De klacht ziet op een Europese openbare aanbestedingsprocedure voor raamovereenkomsten voor diensten van vervoer van stoffelijke overschotten. De opdracht is verdeeld in één perceel voor een meldkamer en 22 geografische percelen. Ondernemer klaagt dat de inschrijver aan wie percelen 7 en 8 is gegund in zijn Uniform Europees Aanbestedingsdocument onjuiste informatie heeft verstrekt. Ook stelt ondernemer dat die inschrijver de in de aanbesteding geëiste aanrijtijden in de percelen 7 en 8 niet kan waarmaken.

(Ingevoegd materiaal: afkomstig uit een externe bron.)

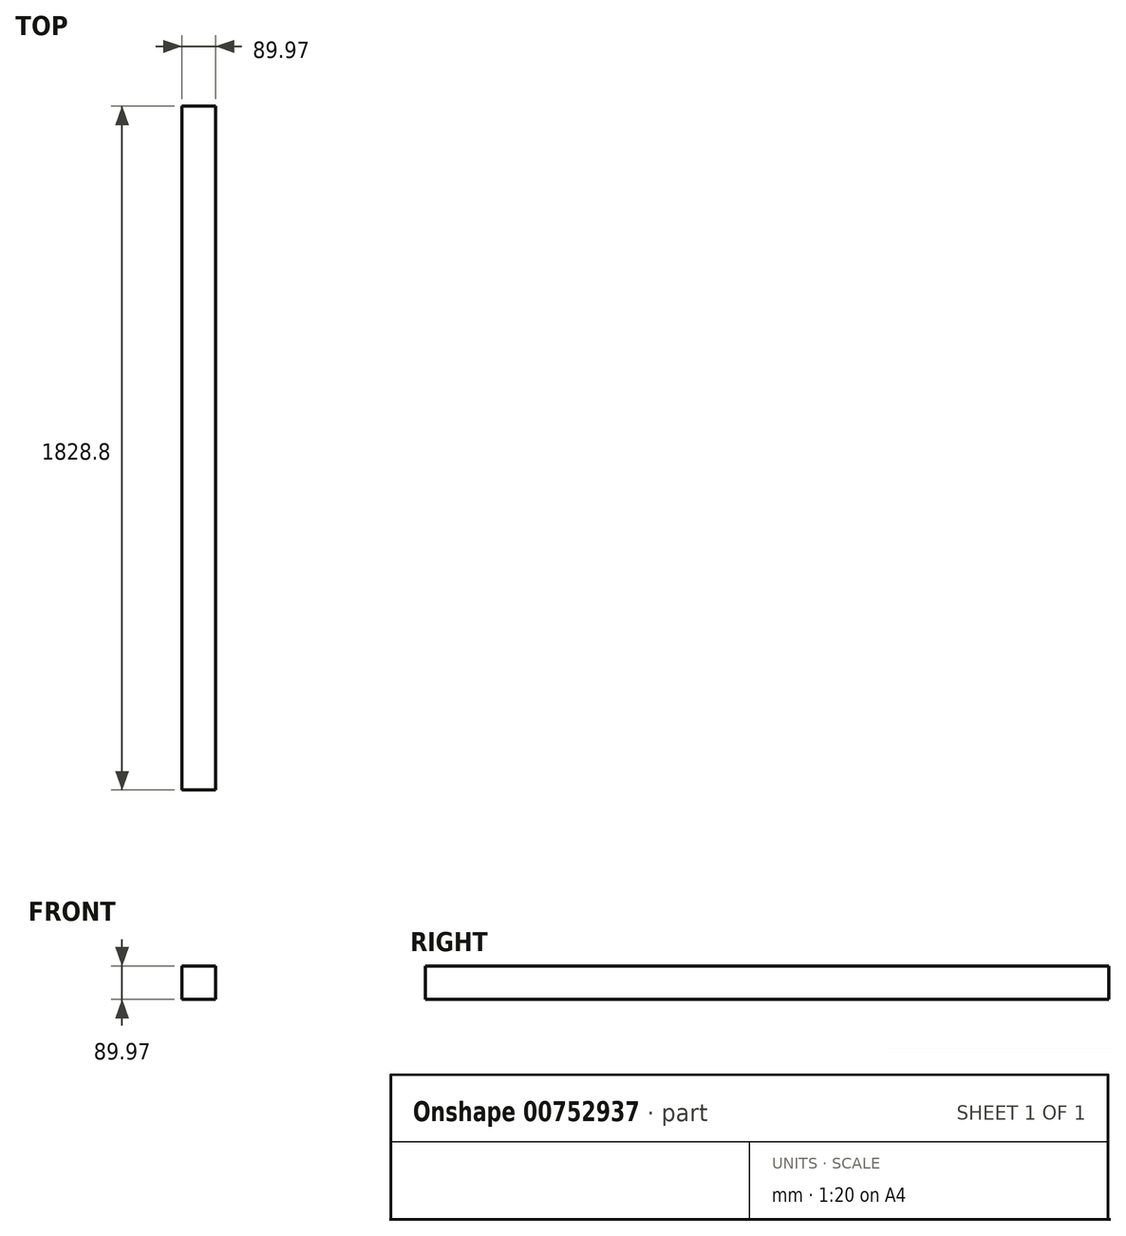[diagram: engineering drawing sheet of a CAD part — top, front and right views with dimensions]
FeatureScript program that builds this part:
annotation { "Feature Type Name" : "Feature", "Feature Type Description" : "" }
export const myFeature = defineFeature(function(context is Context, id is Id, definition is map)
    precondition{}
    {
        {
            var Q0;
            Q0=qCreatedBy(makeId("Front.planeOp"),FACE);
            var sketch = newSketch(context, id + "F0", { "sketchPlane" : qUnion([Q0])});
            skLineSegment(sketch, "E0.bottom", {"start": v(10.82, -102.84) * mm, "end": v(-79.15, -102.84) * mm});
            skLineSegment(sketch, "E0.top", {"start": v(10.82, -12.87) * mm, "end": v(-79.15, -12.87) * mm});
            skLineSegment(sketch, "E0.left", {"start": v(10.82, -102.84) * mm, "end": v(10.82, -12.87) * mm});
            skLineSegment(sketch, "E0.right", {"start": v(-79.15, -102.84) * mm, "end": v(-79.15, -12.87) * mm});
            skPoint(sketch, "E0.middle", {"position": v(-34.17, -57.85) * mm});
            skSolve(sketch);
        }
        {
            var Q0;
            Q0=makeQuery(id+"F0.imprint","IMPRINT",FACE,{"disambiguationData":[TD([[makeQuery(id+"F0.imprint","IMPRINT",EDGE,{"derivedFrom":sQuery(id+"F0.wireOp",EDGE,"E0.bottom")}),-1.0]])]});
            extrude(context, id + "F1", {"entities" : qUnion([Q0]), "depth" : 1828.8 * mm, "offsetDistance" : 25.4 * mm});
        }
    });
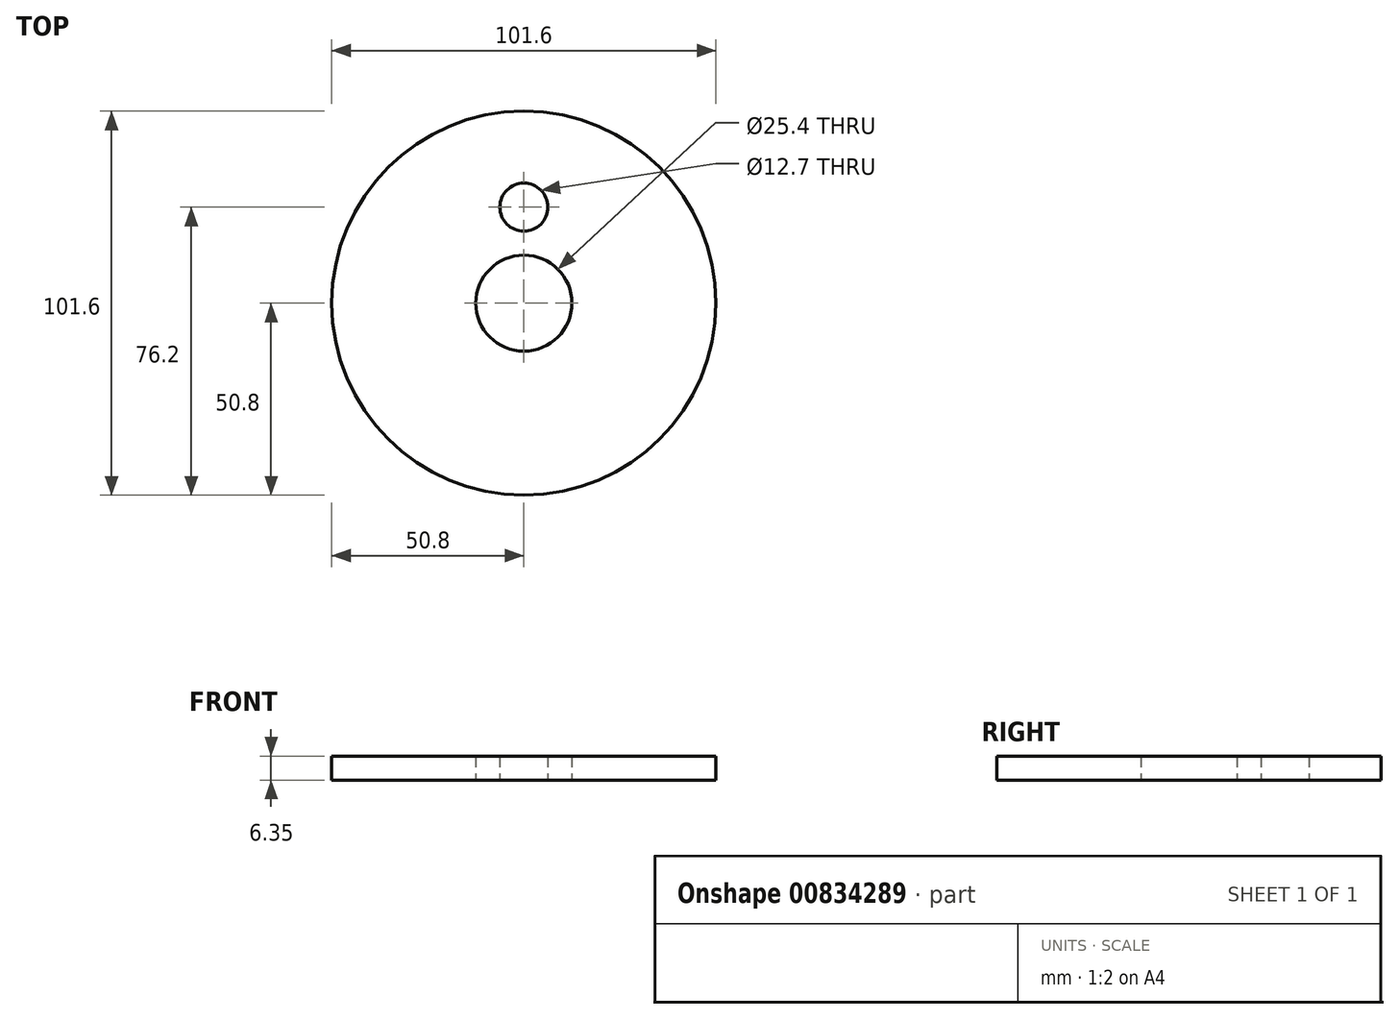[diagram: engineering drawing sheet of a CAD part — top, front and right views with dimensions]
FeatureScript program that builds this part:
annotation { "Feature Type Name" : "Feature", "Feature Type Description" : "" }
export const myFeature = defineFeature(function(context is Context, id is Id, definition is map)
    precondition{}
    {
        {
            var Q0;
            Q0=qCreatedBy(makeId("Top.planeOp"),FACE);
            var sketch = newSketch(context, id + "F0", { "sketchPlane" : qUnion([Q0])});
            skCircle(sketch, "E0", {"center": v(0, 0) * mm, "radius": 50.8 * mm});
            skCircle(sketch, "E1", {"center": v(0, 0) * mm, "radius": 12.7 * mm});
            skLineSegment(sketch, "E2", {"start": v(0, 0) * mm, "end": v(0, 50.8) * mm, "construction": true});
            skCircle(sketch, "E3", {"center": v(0, 25.4) * mm, "radius": 6.35 * mm});
            skSolve(sketch);
        }
        {
            var Q0;
            Q0=makeQuery(id+"F0.imprint","IMPRINT",FACE,{"disambiguationData":[TD([[makeQuery(id+"F0.imprint","IMPRINT",EDGE,{"derivedFrom":sQuery(id+"F0.wireOp",EDGE,"E0")}),1.0]])]});
            extrude(context, id + "F1", {"entities" : qUnion([Q0]), "depth" : 6.35 * mm, "offsetDistance" : 25.4 * mm});
        }
    });
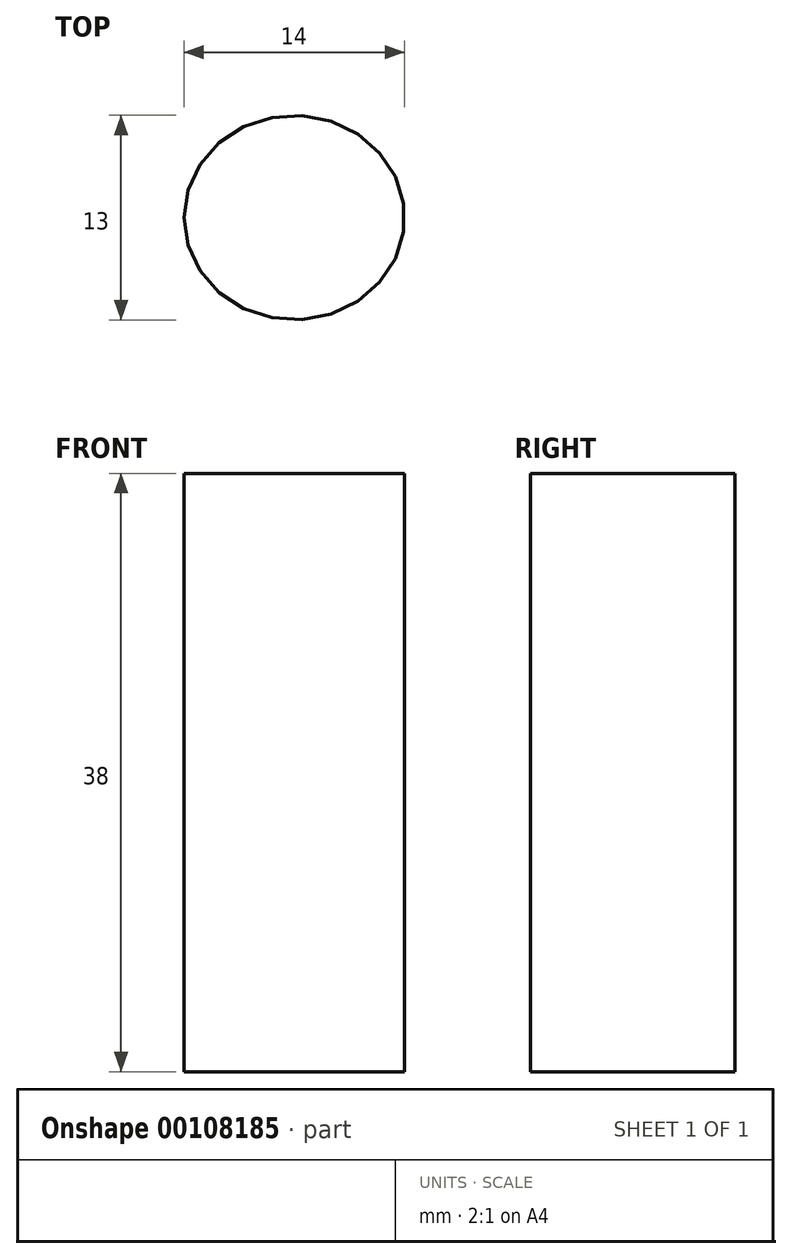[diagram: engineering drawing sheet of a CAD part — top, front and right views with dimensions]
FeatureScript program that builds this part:
annotation { "Feature Type Name" : "Feature", "Feature Type Description" : "" }
export const myFeature = defineFeature(function(context is Context, id is Id, definition is map)
    precondition{}
    {
        {
            var Q0;
            Q0=qCreatedBy(makeId("Top.planeOp"),FACE);
            var sketch = newSketch(context, id + "F0", { "sketchPlane" : qUnion([Q0])});
            skCircle(sketch, "E0", {"center": v(0, 0) * mm, "radius": 6.5 * mm});
            skEllipse(sketch, "E1", {"center": v(0, 0) * mm, "majorRadius": 7 * mm, "minorRadius": 6.5 * mm, "majorAxis": v(-1, 0)});
            skSolve(sketch);
        }
        {
            var Q0;
            Q0=makeQuery(id+"F0.imprint","IMPRINT",FACE,{"disambiguationData":[TD([[makeQuery(id+"F0.imprint","IMPRINT",EDGE,{"derivedFrom":sQuery(id+"F0.wireOp",EDGE,"E0")}),1.0]])]});
            var Q1;
            {var subQ0=sQuery(id+"F0.wireOp",EDGE,"E1");var subQ1=sQuery(id+"F0.wireOp",EDGE,"E0");var subQ2=makeQuery(id+"F0.imprint","INTERSECT",VERTEX,{"disambiguationData":[OD(0.0)],"derivedFrom":[subQ1,subQ0]});Q1=makeQuery(id+"F0.imprint","IMPRINT",FACE,{"disambiguationData":[TD([[makeQuery(id+"F0.imprint","IMPRINT",EDGE,{"disambiguationData":[TD([[subQ2,-1.0]])],"derivedFrom":subQ1}),-1.0]])]});}
            var Q2;
            {var subQ0=sQuery(id+"F0.wireOp",EDGE,"E1");var subQ1=sQuery(id+"F0.wireOp",EDGE,"E0");var subQ2=makeQuery(id+"F0.imprint","INTERSECT",VERTEX,{"disambiguationData":[OD(0.0)],"derivedFrom":[subQ1,subQ0]});Q2=makeQuery(id+"F0.imprint","IMPRINT",FACE,{"disambiguationData":[TD([[makeQuery(id+"F0.imprint","IMPRINT",EDGE,{"disambiguationData":[TD([[subQ2,1.0]])],"derivedFrom":subQ1}),-1.0]])]});}
            extrude(context, id + "F1", {"entities" : qUnion([Q0, Q1, Q2]), "depth" : 38 * mm});
        }
    });
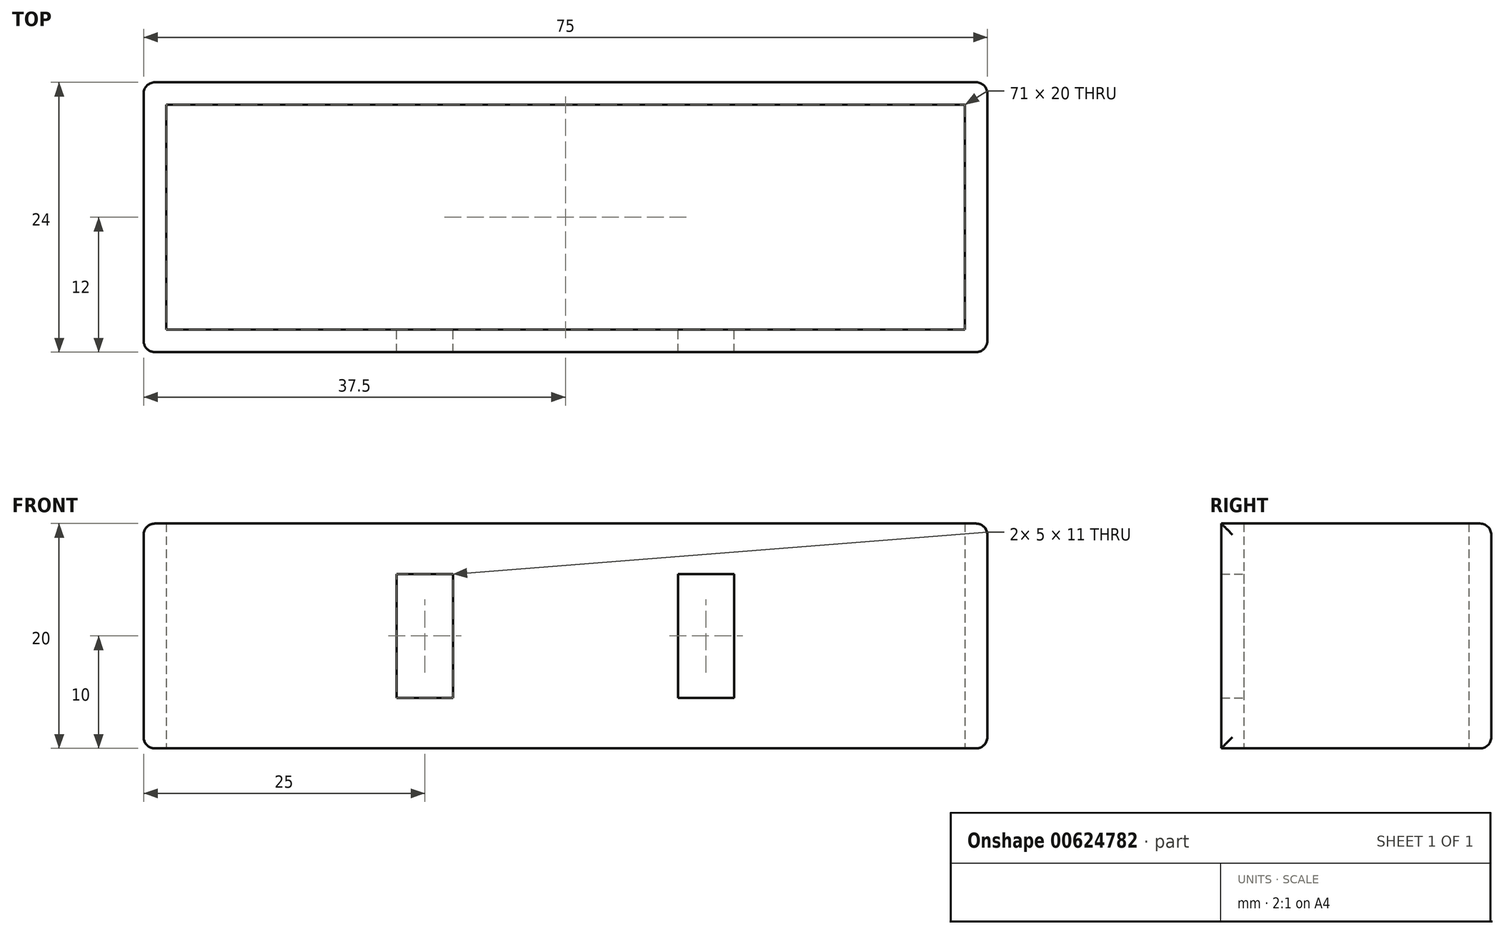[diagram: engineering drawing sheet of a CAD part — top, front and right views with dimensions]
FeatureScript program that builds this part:
annotation { "Feature Type Name" : "Feature", "Feature Type Description" : "" }
export const myFeature = defineFeature(function(context is Context, id is Id, definition is map)
    precondition{}
    {
        {
            var Q0;
            Q0=qCreatedBy(makeId("Front.planeOp"),FACE);
            var sketch = newSketch(context, id + "F0", { "sketchPlane" : qUnion([Q0])});
            skLineSegment(sketch, "E0.bottom", {"start": v(0, 0) * mm, "end": v(75, 0) * mm});
            skLineSegment(sketch, "E0.top", {"start": v(0, -20) * mm, "end": v(75, -20) * mm});
            skLineSegment(sketch, "E0.left", {"start": v(0, 0) * mm, "end": v(0, -20) * mm});
            skLineSegment(sketch, "E0.right", {"start": v(75, 0) * mm, "end": v(75, -20) * mm});
            skSolve(sketch);
        }
        {
            var Q0;
            Q0=qSketchRegion(id+"F0",true);
            extrude(context, id + "F1", {"entities" : qUnion([Q0]), "depth" : 24 * mm, "offsetDistance" : 25 * mm});
        }
        {
            var Q0;
            Q0=qCreatedBy(makeId("Top.planeOp"),FACE);
            var sketch = newSketch(context, id + "F2", { "sketchPlane" : qUnion([Q0])});
            skLineSegment(sketch, "E1.bottom", {"start": v(2, -2) * mm, "end": v(73, -2) * mm});
            skLineSegment(sketch, "E1.top", {"start": v(2, -22) * mm, "end": v(73, -22) * mm});
            skLineSegment(sketch, "E1.left", {"start": v(2, -2) * mm, "end": v(2, -22) * mm});
            skLineSegment(sketch, "E1.right", {"start": v(73, -2) * mm, "end": v(73, -22) * mm});
            skSolve(sketch);
        }
        {
            var Q0;
            Q0=qSketchRegion(id+"F2",true);
            extrude(context, id + "F3", {"entities" : qUnion([Q0]), "operationType" : NewBodyOperationType.REMOVE, "endBound" : BoundingType.SYMMETRIC, "depth" : 40 * mm, "offsetDistance" : 25 * mm});
        }
        {
            var Q0;
            Q0=makeQuery(id+"F3.boolean.opBoolean","COPY",FACE,{"derivedFrom":makeQuery(id+"F3.opExtrude","SWEPT_FACE",FACE,{"disambiguationData":[OSD([sQuery(id+"F2.wireOp",EDGE,"E1.top")])]})});
            cPlane(context, id + "F4", {"entities" : qUnion([Q0]), "cplaneType" : CPlaneType.OFFSET, "offset" : 0 * mm, "width" : 150 * mm, "height" : 150 * mm});
        }
        {
            var Q0;
            Q0=qCreatedBy(id+"F4.planeOp",FACE);
            var sketch = newSketch(context, id + "F5", { "sketchPlane" : qUnion([Q0])});
            skLineSegment(sketch, "E2.bottom", {"start": v(-27.5, -4.5) * mm, "end": v(-22.5, -4.5) * mm});
            skLineSegment(sketch, "E3.top", {"start": v(-27.5, -15.5) * mm, "end": v(-22.5, -15.5) * mm});
            skLineSegment(sketch, "E4", {"start": v(-27.5, -4.5) * mm, "end": v(-27.5, -15.5) * mm});
            skLineSegment(sketch, "E5", {"start": v(-22.5, -4.5) * mm, "end": v(-22.5, -15.5) * mm});
            skLineSegment(sketch, "E6", {"start": v(-37.5, 0) * mm, "end": v(-37.5, -20) * mm, "construction": true});
            skLineSegment(sketch, "E7", {"start": v(0, -10) * mm, "end": v(-75, -10) * mm, "construction": true});
            skPoint(sketch, "E8", {"position": v(-37.5, -10) * mm});
            skPoint(sketch, "E9", {"position": v(-20.5, 2.87) * mm});
            skLineSegment(sketch, "E10.bottom", {"start": v(-52.5, -4.5) * mm, "end": v(-47.5, -4.5) * mm});
            skLineSegment(sketch, "E11.top", {"start": v(-52.5, -15.5) * mm, "end": v(-47.5, -15.5) * mm});
            skLineSegment(sketch, "E12", {"start": v(-52.5, -4.5) * mm, "end": v(-52.5, -15.5) * mm});
            skLineSegment(sketch, "E13", {"start": v(-47.5, -4.5) * mm, "end": v(-47.5, -15.5) * mm});
            skSolve(sketch);
        }
        {
            var Q0;
            Q0=qSketchRegion(id+"F5",true);
            extrude(context, id + "F6", {"entities" : qUnion([Q0]), "operationType" : NewBodyOperationType.REMOVE, "oppositeDirection" : true, "depth" : 5 * mm, "offsetDistance" : 25 * mm});
        }
        {
            var Q0;
            Q0=makeQuery(id+"F1.opExtrude","SWEPT_FACE",FACE,{"disambiguationData":[OSD([sQuery(id+"F0.wireOp",EDGE,"E0.right")])]});
            var Q1;
            Q1=makeQuery(id+"F1.opExtrude","CAP_FACE",FACE,{"disambiguationData":[OSD([sQuery(id+"F0.wireOp",EDGE,"E0.bottom"),sQuery(id+"F0.wireOp",EDGE,"E0.top"),sQuery(id+"F0.wireOp",EDGE,"E0.left"),sQuery(id+"F0.wireOp",EDGE,"E0.right")])],"isStart":true});
            var Q2;
            Q2=makeQuery(id+"F1.opExtrude","SWEPT_FACE",FACE,{"disambiguationData":[OSD([sQuery(id+"F0.wireOp",EDGE,"E0.left")])]});
            fillet(context, id + "F7", {"entities" : qUnion([Q0, Q1, Q2]), "radius" : 1 * mm, "tangentPropagation" : true, "allowEdgeOverflow" : false});
        }
    });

Aanbesteder stelt dat de desbetreffende inschrijver wel alle in de aanbesteding geëiste documenten heeft ingediend en dat deze inschrijver om de aanrijtijden te halen gebruik maakt van onderaannemers in de percelen 7 en 8.

De Commissie heeft de relevante bewijsstukken vertrouwelijk ter inzage gevraagd aan aanbesteder en geconstateerd dat alle in de aanbesteding geëiste bewijsstukken met betrekking tot onderaannemers zijn ingediend. Het eerste klachtonderdeel is ongegrond omdat de stelling van ondernemer feitelijk onjuist is. Het verweer dat met een onderaannemer aan de aanrijtijden wordt voldaan is niet deugdelijk weersproken door ondernemer, zodat ook het tweede klachtonderdeel ongegrond wordt verklaard.

Wat betreft klachtonderdeel 3 overweegt de Commissie dat om een goed gefundeerd oordeel over dit onderdeel te geven een onderzoek door een deskundige op het gebied van arbeidsrecht noodzakelijk is, wat in het kader van een klachtprocedure onmogelijk is, zodat dit klachtonderdeel ongegrond wordt verklaard.